In the rejection notice, DEP Project Manager Bill Bullard listed five areas where NNEPRA did not provide necessary graphs, had mislabeled symbols on a map legend, or had not provided information required by the department.

The problems cited by DEP were largely due to improper formatting, printing issues, or unclear drawings, rather than substantive gaps in the application, Bushey said.

In two cases, tables DEP said were absent from the application were actually included, just not in the right place, Bushey pointed out.

More than once in his email, he said the types of problems cited as deficiencies by the department would ordinarily have been cleared up by communication with DEP staff.

Referencing the DEP’s criticism of a missing dewatering plan, Bushey responded that his firm “would normally consider this type of comment as routine to the staff review and find it surprising that it is considered significant enough to consider an application deficient or incomplete.”

All of the deficiencies cited by DEP could have been identified at a presubmission meeting, but one was not held “as recommended by the department,” he said.

NNEPRA plans to build the 60,000-square-foot train barn between Stanhope Street and Church Road, to shelter Downeaster passenger trains overnight.

In an interview Tuesday, Logan confirmed that DEP might ordinarily work with applicants to smooth out minor editorial or formatting issues, but intends to strictly follow the regulations when it comes to reviewing applications for the layover facility.

The fact that the required dewatering plan for the construction of a storm-water management system was missing, however, was a serious problem for the department, Logan said.

A presubmission meeting was not recommended because the department believed it was reviewing the same application it approved last year, Logan said.

That permit was thrown out in July, after a Cumberland County Superior Court judge ruled that the department did not properly notify abutters about the application .

The suit was brought against DEP and NNEPRA by the Brunswick West Neighborhood Coalition, a group of residents from nearby Bouchard Drive who have opposed the project since it was proposed more than two years ago.

According to Logan, the loss of the court case, plus new information about the site from local residents, prompted DEP to closely examine the application to make sure it had all the required materials.

Issues brought to the department’s attention by abutters to the project include the presence of drinking water wells near the property and other environmental concerns, Logan said.

A presubmission meeting with NNEPRA will probably be scheduled within the next week, Logan said, and the session will likely involve a conversation regarding the list of questions sent to the agency by Aho.

Since the issue is now being handled directly by the the commissioner’s office with involvement of staff from multiple DEP bureaus, the storm-water permit application will not be considered separately from the department’s other concerns, Logan said.

“The questions that the commissioner raised are not insurmountable, but the answers need to be addressed,” she said.

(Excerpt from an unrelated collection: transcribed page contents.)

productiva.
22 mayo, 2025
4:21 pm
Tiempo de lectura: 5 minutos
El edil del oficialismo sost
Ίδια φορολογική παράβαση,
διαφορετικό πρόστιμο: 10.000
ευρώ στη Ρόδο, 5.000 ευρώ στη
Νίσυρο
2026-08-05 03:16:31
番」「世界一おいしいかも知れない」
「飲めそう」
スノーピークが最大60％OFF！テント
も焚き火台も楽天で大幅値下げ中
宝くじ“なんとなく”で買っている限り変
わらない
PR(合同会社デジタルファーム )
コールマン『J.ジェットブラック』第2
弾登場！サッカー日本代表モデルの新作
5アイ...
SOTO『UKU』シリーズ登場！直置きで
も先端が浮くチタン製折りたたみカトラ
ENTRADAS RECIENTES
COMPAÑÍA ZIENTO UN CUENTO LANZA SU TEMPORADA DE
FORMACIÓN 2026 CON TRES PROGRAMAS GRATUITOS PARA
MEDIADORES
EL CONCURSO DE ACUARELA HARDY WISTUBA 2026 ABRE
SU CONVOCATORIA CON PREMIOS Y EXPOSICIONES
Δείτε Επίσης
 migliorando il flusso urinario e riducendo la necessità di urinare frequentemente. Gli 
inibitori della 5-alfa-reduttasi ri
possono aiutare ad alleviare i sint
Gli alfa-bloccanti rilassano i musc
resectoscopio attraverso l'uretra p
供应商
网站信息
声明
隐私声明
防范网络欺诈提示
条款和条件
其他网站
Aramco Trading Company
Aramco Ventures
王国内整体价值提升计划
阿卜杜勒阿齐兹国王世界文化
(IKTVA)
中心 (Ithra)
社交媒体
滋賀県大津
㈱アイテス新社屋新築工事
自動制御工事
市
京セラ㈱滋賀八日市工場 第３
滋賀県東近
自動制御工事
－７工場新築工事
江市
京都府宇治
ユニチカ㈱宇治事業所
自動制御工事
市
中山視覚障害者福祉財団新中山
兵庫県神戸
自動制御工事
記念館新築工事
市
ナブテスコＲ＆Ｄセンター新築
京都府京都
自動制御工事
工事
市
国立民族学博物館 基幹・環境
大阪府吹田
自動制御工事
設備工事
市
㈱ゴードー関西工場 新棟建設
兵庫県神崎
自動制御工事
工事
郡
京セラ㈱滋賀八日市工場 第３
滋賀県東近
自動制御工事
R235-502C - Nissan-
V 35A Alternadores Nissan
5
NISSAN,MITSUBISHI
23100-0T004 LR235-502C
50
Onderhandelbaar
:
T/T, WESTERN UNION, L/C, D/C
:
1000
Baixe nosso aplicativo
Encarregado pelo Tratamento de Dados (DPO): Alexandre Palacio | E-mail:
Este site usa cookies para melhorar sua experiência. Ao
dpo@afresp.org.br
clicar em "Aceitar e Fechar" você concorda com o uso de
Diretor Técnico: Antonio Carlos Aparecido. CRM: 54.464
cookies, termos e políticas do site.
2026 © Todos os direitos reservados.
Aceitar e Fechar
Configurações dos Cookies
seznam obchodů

In an interview Wednesday, NNEPRA Executive Director Patricia Quinn said the agency recognizes the strong public interest in the project and intends to make every effort to ensure it receives a proper review.

Added scrutiny from DEP will not derail the project, she said.

“At this point we haven’t identified anything that can’t be identified or addressed or hasn’t already been addressed,” Quinn said.

“We are very concerned about the integrity of the project and we want to work in partnership with the DEP,” she added. “Together I think we can work through all the points that have been raised and I don’t see that as any reason it would be an obstruction to constructing the facility.”